Soft multi-rough set topology with applications to multi-criteria decision-making problems

Abstract

Rough set theory introduced by Pawlak (Int J Comput Inf Sci 11:341–356, 1982), multi-set theory proposed by Blizard (Notre Dame J Form Log 30:36–65, 1989) and soft set theory introduced by Molodtsov (Comput Math Appl 37(4–5):19–31, 1999) are fundamental concepts in computational intelligence, which have a myriad of applications in modeling uncertainties and decision making under uncertainty. In this paper, the idea of soft multi-rough set (SMRS) is introduced as a hybrid model of soft set, multi-set and rough set. The SMRS provides roughness of a multi-set in terms of soft multi-approximation space. The novel concept of soft multi-rough topology (SMR-topology) is defined to discuss topological structure of SMRSs by using pairwise SMR-approximations. The proposed models of SMRS and SMR-topology are suitable for modeling uncertainties in the real-life circumstances.

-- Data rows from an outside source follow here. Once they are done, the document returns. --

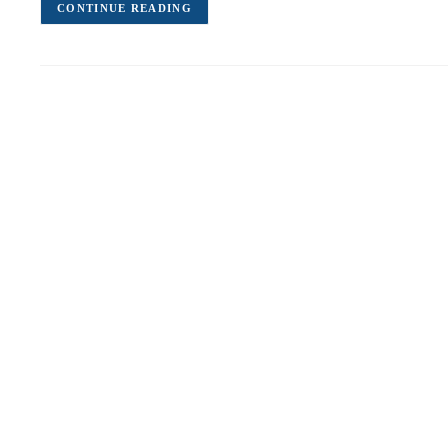
CONTINUE READING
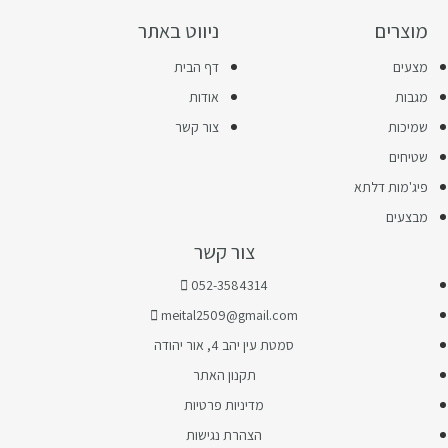
מוצרים
ניווט באתר
מצעים
דף הבית
מגבות
אודות
שמיכות
צור קשר
שטיחים
פיג'מות דלתא
מבצעים
צור קשר
052-3584314
meital2509@gmail.com
סמטת עין יהב 4, אור יהודה
תקנון האתר
מדיניות פרטיות
הצהרת נגישות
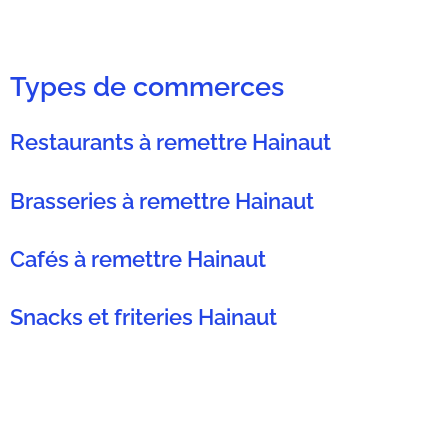
Types de commerces
Restaurants à remettre Hainaut
Brasseries à remettre Hainaut
Cafés à remettre Hainaut
Snacks et friteries Hainaut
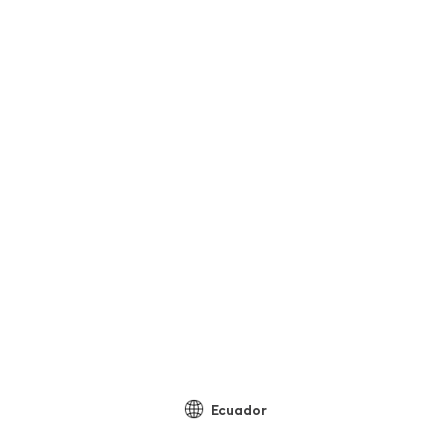
Ecuador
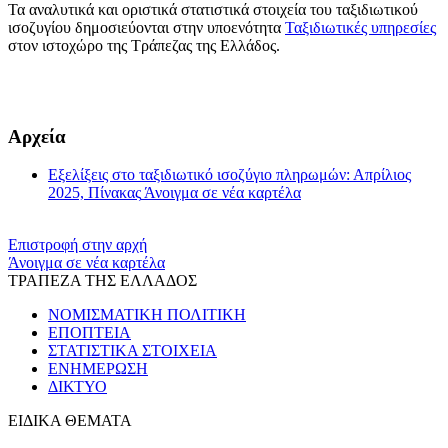
Τα αναλυτικά και οριστικά στατιστικά στοιχεία του ταξιδιωτικού
ισοζυγίου δημοσιεύονται στην υποενότητα
Ταξιδιωτικές υπηρεσίες
στον ιστοχώρο της Τράπεζας της Ελλάδος.
​​
Αρχεία
Εξελίξεις στο ταξιδιωτικό ισοζύγιο πληρωμών: Απρίλιος
2025, Πίνακας
Άνοιγμα σε νέα καρτέλα
Επιστροφή στην αρχή
Άνοιγμα σε νέα καρτέλα
ΤΡΑΠΕΖΑ ΤΗΣ ΕΛΛΑΔΟΣ
ΝΟΜΙΣΜΑΤΙΚΗ ΠΟΛΙΤΙΚΗ
ΕΠΟΠΤΕΙΑ
ΣΤΑΤΙΣΤΙΚΑ ΣΤΟΙΧΕΙΑ
ΕΝΗΜΕΡΩΣΗ
ΔΙΚΤΥΟ
ΕΙΔΙΚΑ ΘΕΜΑΤΑ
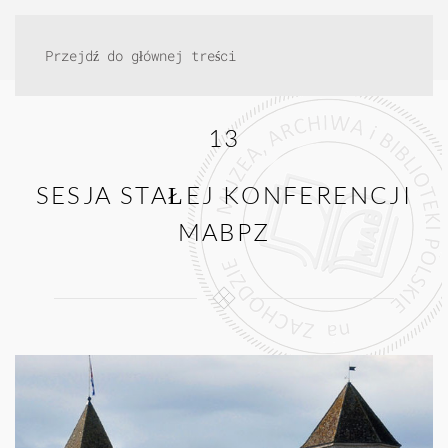
Przejdź do głównej treści
13
SESJA STAŁEJ KONFERENCJI
MABPZ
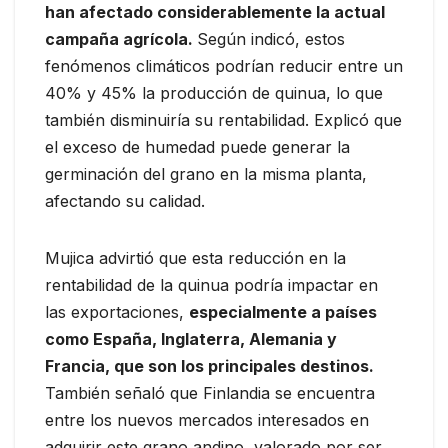
han afectado considerablemente la actual
campaña agrícola.
Según indicó, estos
fenómenos climáticos podrían reducir entre un
40% y 45% la producción de quinua, lo que
también disminuiría su rentabilidad. Explicó que
el exceso de humedad puede generar la
germinación del grano en la misma planta,
afectando su calidad.
Mujica advirtió que esta reducción en la
rentabilidad de la quinua podría impactar en
las exportaciones,
especialmente a países
como España, Inglaterra, Alemania y
Francia, que son los principales destinos.
También señaló que Finlandia se encuentra
entre los nuevos mercados interesados en
adquirir este grano andino, valorado por ser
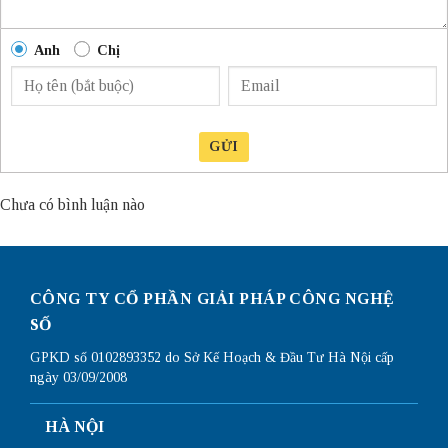
Anh
Chị
GỬI
Chưa có bình luận nào
CÔNG TY CỔ PHẦN GIẢI PHÁP CÔNG NGHỆ
SỐ
GPKD số 0102893352 do Sở Kế Hoạch & Đầu Tư Hà Nội cấp
ngày 03/09/2008
HÀ NỘI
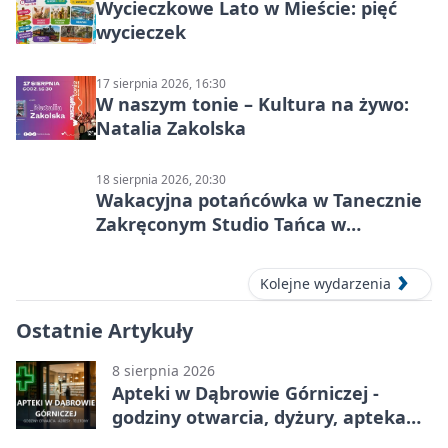
Wycieczkowe Lato w Mieście: pięć
wycieczek
17 sierpnia 2026, 16:30
W naszym tonie – Kultura na żywo:
Natalia Zakolska
18 sierpnia 2026, 20:30
Wakacyjna potańcówka w Tanecznie
Zakręconym Studio Tańca w
Dąbrowie Górniczej
Kolejne wydarzenia
Ostatnie Artykuły
8 sierpnia 2026
Apteki w Dąbrowie Górniczej -
godziny otwarcia, dyżury, apteka
całodobowa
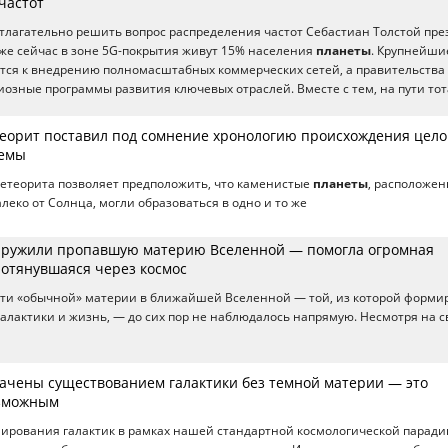
частот
тлагательно решить вопрос распределения частот Себастиан Толстой пре
 Уже сейчас в зоне 5G-покрытия живут 15% населения
планеты
. Крупнейши
тся к внедрению полномасштабных коммерческих сетей, а правительства
озные программы развития ключевых отраслей. Вместе с тем, на пути тот
орит поставил под сомнение хронологию происхождения цело
темы
етеорита позволяет предположить, что каменистые
планеты
, расположе
далеко от Солнца, могли образоваться в одно и то же
аружили пропавшую материю Вселенной — помогла огромная
ротянувшаяся через космос
рети «обычной» материи в ближайшей Вселенной — той, из которой форми
 галактики и жизнь, — до сих пор не наблюдалось напрямую. Несмотря на 
ачены существованием галактики без темной материи — это
озможным
ирования галактик в рамках нашей стандартной космологической паради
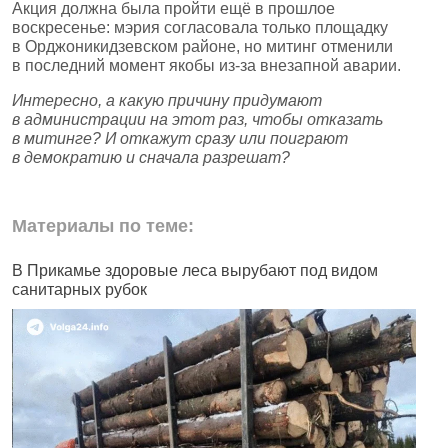
Акция должна была пройти ещё в прошлое
воскресенье: мэрия согласовала только площадку
в Орджоникидзевском районе, но митинг отменили
в последний момент якобы из‑за внезапной аварии.
Интересно, а какую причину придумают
в администрации на этот раз, чтобы отказать
в митинге? И откажут сразу или поиграют
в демократию и сначала разрешат?
Материалы по теме:
В Прикамье здоровые леса вырубают под видом
В
санитарных рубок
н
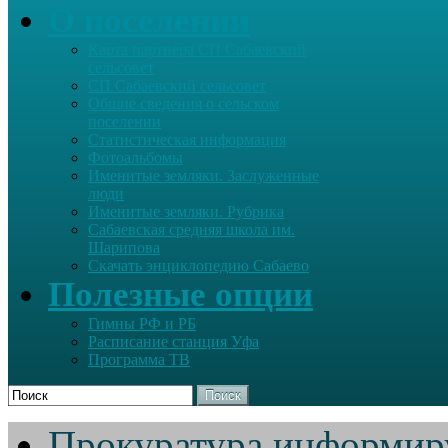
О поселении
Карта партнера СП Сабаевский
сельсовет
СП Сабаевский сельсовет
Общие сведения о сельском
поселении
Статистическая информация
Фотоальбомы
Именитые земляки. Заслуженные
люди
Именитые земляки. Рубрика
Сабаевская средняя школа им.
Шарипова
Скачать энциклопедию Сабаево
Полезные опции
Гимны РФ и РБ
Расписание станция Уфа
Программа ТВ
Поиск
Прокуратура информир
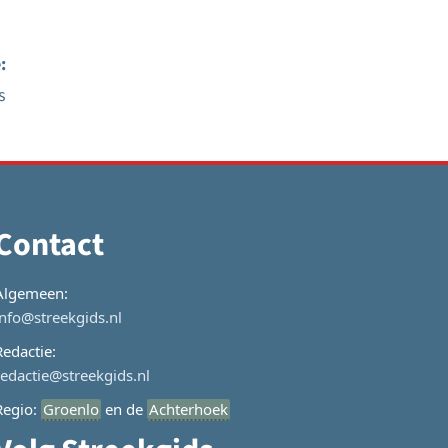
:
s
Contact
Algemeen:
info@streekgids.nl
Redactie:
redactie@streekgids.nl
Regio:
Groenlo
en de
Achterhoek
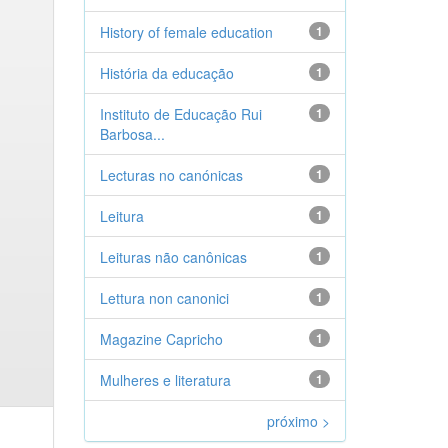
History of female education
1
História da educação
1
Instituto de Educação Rui
1
Barbosa...
Lecturas no canónicas
1
Leitura
1
Leituras não canônicas
1
Lettura non canonici
1
Magazine Capricho
1
Mulheres e literatura
1
próximo >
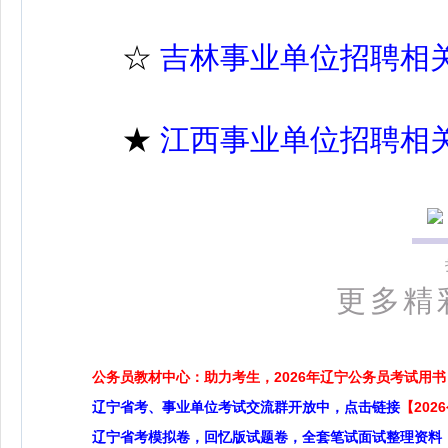
☆
吉林事业单位招聘相
★
江西事业单位招聘相
更多精
公务员教材中心：助力考生，2026年辽宁公务员考试用书
辽宁省考、事业单位考试交流群开放中，点击链接
【20
辽宁省考模拟卷，回忆版试题卷，全套笔试面试整理资料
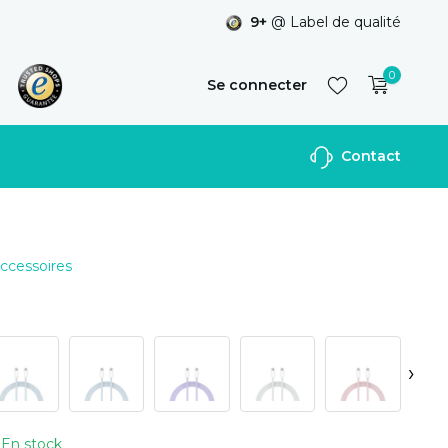
9+
@ Label de qualité
0
Se connecter
Contact
S'inscrire
Accessoires
›
En stock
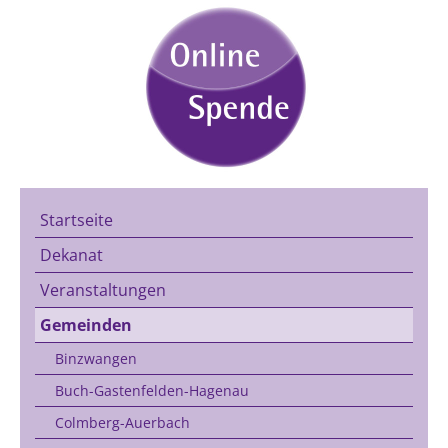
Startseite
Dekanat
Veranstaltungen
Gemeinden
Binzwangen
Buch-Gastenfelden-Hagenau
Colmberg-Auerbach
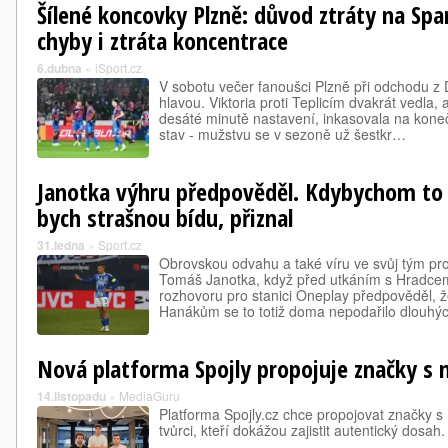
Šílené koncovky Plzně: důvod ztráty na Spa
chyby i ztráta koncentrace
6.dubna
»
iSport.cz
V sobotu večer fanoušci Plzně při odchodu z D
hlavou. Viktoria proti Teplicím dvakrát vedla
desáté minutě nastavení, inkasovala na koneč
stav - mužstvu se v sezoně už šestkr…
Janotka výhru předpověděl. Kdybychom to n
bych strašnou bídu, přiznal
31.ledna
»
Sport.cz
Obrovskou odvahu a také víru ve svůj tým pr
Tomáš Janotka, když před utkáním s Hradcem
rozhovoru pro stanici Oneplay předpověděl, ž
Hanákům se to totiž doma nepodařilo dlouhý
Nová platforma Spojly propojuje značky s 
14.listopadu
»
MediaGuru
Platforma Spojly.cz chce propojovat značky s
tvůrci, kteří dokážou zajistit autentický dosah.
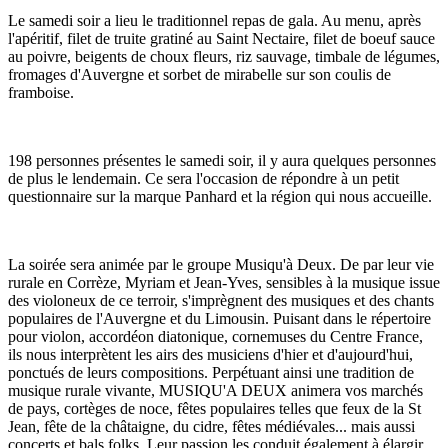
Le samedi soir a lieu le traditionnel repas de gala. Au menu, après
l'apéritif, filet de truite gratiné au Saint Nectaire, filet de boeuf sauce
au poivre, beigents de choux fleurs, riz sauvage, timbale de légumes,
fromages d'Auvergne et sorbet de mirabelle sur son coulis de
framboise.
198 personnes présentes le samedi soir, il y aura quelques personnes
de plus le lendemain. Ce sera l'occasion de répondre à un petit
questionnaire sur la marque Panhard et la région qui nous accueille.
La soirée sera animée par le groupe Musiqu'à Deux. De par leur vie
rurale en Corrèze, Myriam et Jean-Yves, sensibles à la musique issue
des violoneux de ce terroir, s'imprègnent des musiques et des chants
populaires de l'Auvergne et du Limousin. Puisant dans le répertoire
pour violon, accordéon diatonique, cornemuses du Centre France,
ils nous interprètent les airs des musiciens d'hier et d'aujourd'hui,
ponctués de leurs compositions. Perpétuant ainsi une tradition de
musique rurale vivante, MUSIQU'A DEUX animera vos marchés
de pays, cortèges de noce, fêtes populaires telles que feux de la St
Jean, fête de la châtaigne, du cidre, fêtes médiévales... mais aussi
concerts et bals folks. Leur passion les conduit également à élargir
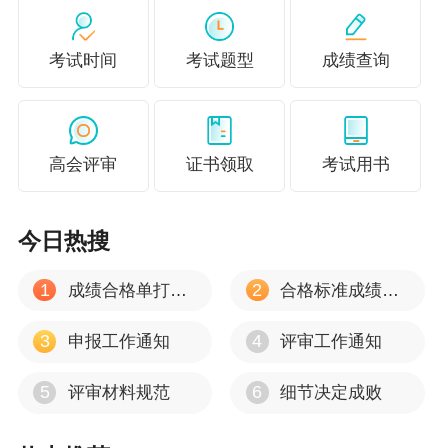
（二）考生参加考试的时间、地点及场次，以准考证显示
信息为准。
考试时间
考试题型
成绩查询
（三）考生应严格遵守考试纪律，诚信参考。如有违法违
规行为，将按《中华人民共和国刑法修正案（九）》、
高会评审
证书领取
考试用书
《专业技术人员资格考试违纪违规行为处理规定》等相关
法律法规进行严肃处理。
今日热搜
（四）考生可在工作日向相关市（州）财政局、会计专业
技术资格考试管理机构咨询考试事宜，联系电话详见四川
1
2
成绩合格单打印流程
合格标准成绩有效期
会计服务网首页“咨询电话”。
3
4
申报工作通知
评审工作通知
四川省财政厅
5
6
评审材料规范
细节决定成败
2026年4月9日
说明：因考试政策、内容不断变化与调整，正保会计网校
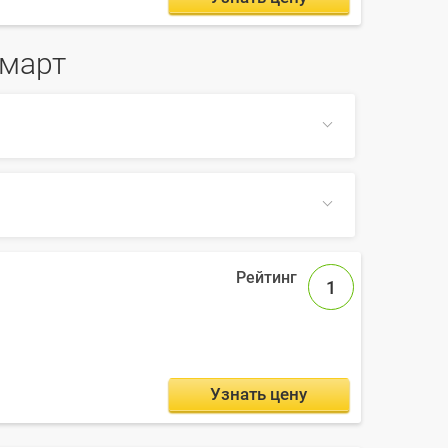
ммарт
ом по сайту, также на Farvater Travel вы
СВЕРНУТЬ
1
СВЕРНУТЬ
Узнать цену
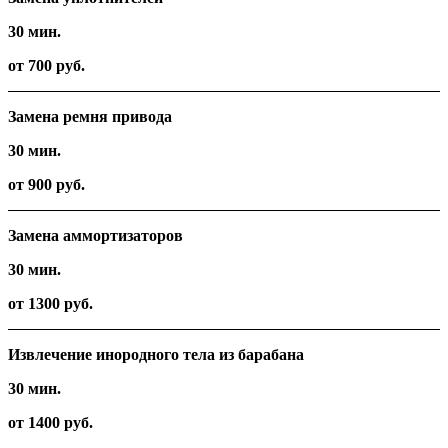
30 мин.
от 700 руб.
Замена ремня привода
30 мин.
от 900 руб.
Замена аммортизаторов
30 мин.
от 1300 руб.
Извлечение инородного тела из барабана
30 мин.
от 1400 руб.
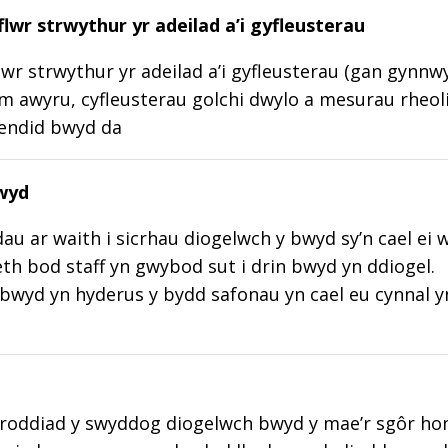
lwr strwythur yr adeilad a’i gyfleusterau
wr strwythur yr adeilad a’i gyfleusterau (gan gynnw
m awyru, cyfleusterau golchi dwylo a mesurau rheoli
lendid bwyd da
wyd
au ar waith i sicrhau diogelwch y bwyd sy’n cael ei 
aeth bod staff yn gwybod sut i drin bwyd yn ddiogel.
wyd yn hyderus y bydd safonau yn cael eu cynnal y
roddiad y swyddog diogelwch bwyd y mae’r sgôr hon w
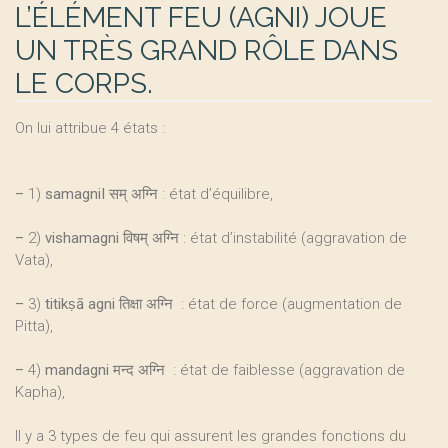
L’ÉLÉMENT FEU (AGNI) JOUE
UN TRÈS GRAND RÔLE DANS
LE CORPS.
On lui attribue 4 états :
–
1)
samagniI सम् अग्नि
: état d’équilibre,
–
2)
vishamagni विषम् अग्नि
: état d’instabilité (aggravation de
Vata),
–
3)
titikṣā agni तिक्षा अग्नि
: état de force (augmentation de
Pitta),
–
4)
mandagni मन्द अग्नि
: état de faiblesse (aggravation de
Kapha),
Il y a 3 types de feu qui assurent les grandes fonctions du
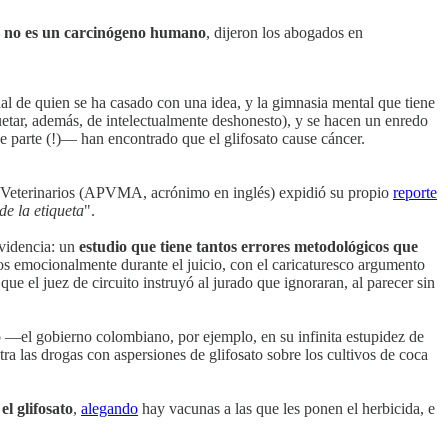
no es un carcinógeno humano
, dijeron los abogados en
al de quien se ha casado con una idea, y la gimnasia mental que tiene
etar, además, de intelectualmente deshonesto), y se hacen un enredo
parte (!)— han encontrado que el glifosato cause cáncer.
os Veterinarios (APVMA, acrónimo en inglés) expidió su propio
reporte
de la etiqueta
".
evidencia: un
estudio que tiene tantos errores metodológicos que
os emocionalmente durante el juicio, con el caricaturesco argumento
e el juez de circuito instruyó al jurado que ignoraran, al parecer sin
o —el gobierno colombiano, por ejemplo, en su infinita estupidez de
a las drogas con aspersiones de glifosato sobre los cultivos de coca
el glifosato
,
alegando
hay vacunas a las que les ponen el herbicida, e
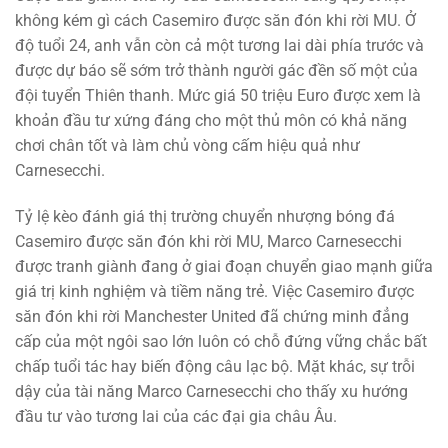
không kém gì cách Casemiro được săn đón khi rời MU. Ở
độ tuổi 24, anh vẫn còn cả một tương lai dài phía trước và
được dự báo sẽ sớm trở thành người gác đền số một của
đội tuyển Thiên thanh. Mức giá 50 triệu Euro được xem là
khoản đầu tư xứng đáng cho một thủ môn có khả năng
chơi chân tốt và làm chủ vòng cấm hiệu quả như
Carnesecchi.
Tỷ lệ kèo đánh giá thị trường chuyển nhượng bóng đá
Casemiro được săn đón khi rời MU, Marco Carnesecchi
được tranh giành đang ở giai đoạn chuyển giao mạnh giữa
giá trị kinh nghiệm và tiềm năng trẻ. Việc Casemiro được
săn đón khi rời Manchester United đã chứng minh đẳng
cấp của một ngôi sao lớn luôn có chỗ đứng vững chắc bất
chấp tuổi tác hay biến động câu lạc bộ. Mặt khác, sự trỗi
dậy của tài năng Marco Carnesecchi cho thấy xu hướng
đầu tư vào tương lai của các đại gia châu Âu.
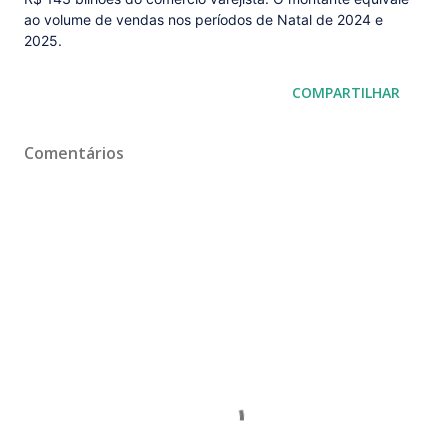
ao volume de vendas nos períodos de Natal de 2024 e
2025.
COMPARTILHAR
Comentários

SMR-topology is the generalization of crisp topology, soft topology and soft rough set topology. Some fundamental properties of SMR-topology and their related results are studied. Some algorithms for are developed for multi-criteria decision making based on soft multi-sets, soft multi-rough sets and soft multi-rough topology. Based on proposed algorithms, the applications of SMRSs and SMR-topology toward diagnosis of depression and diabetes are illustrated by the numerical examples. A comparison analysis of proposed methods with some existing methods is also given to justify their reliability, feasibility and flexibility.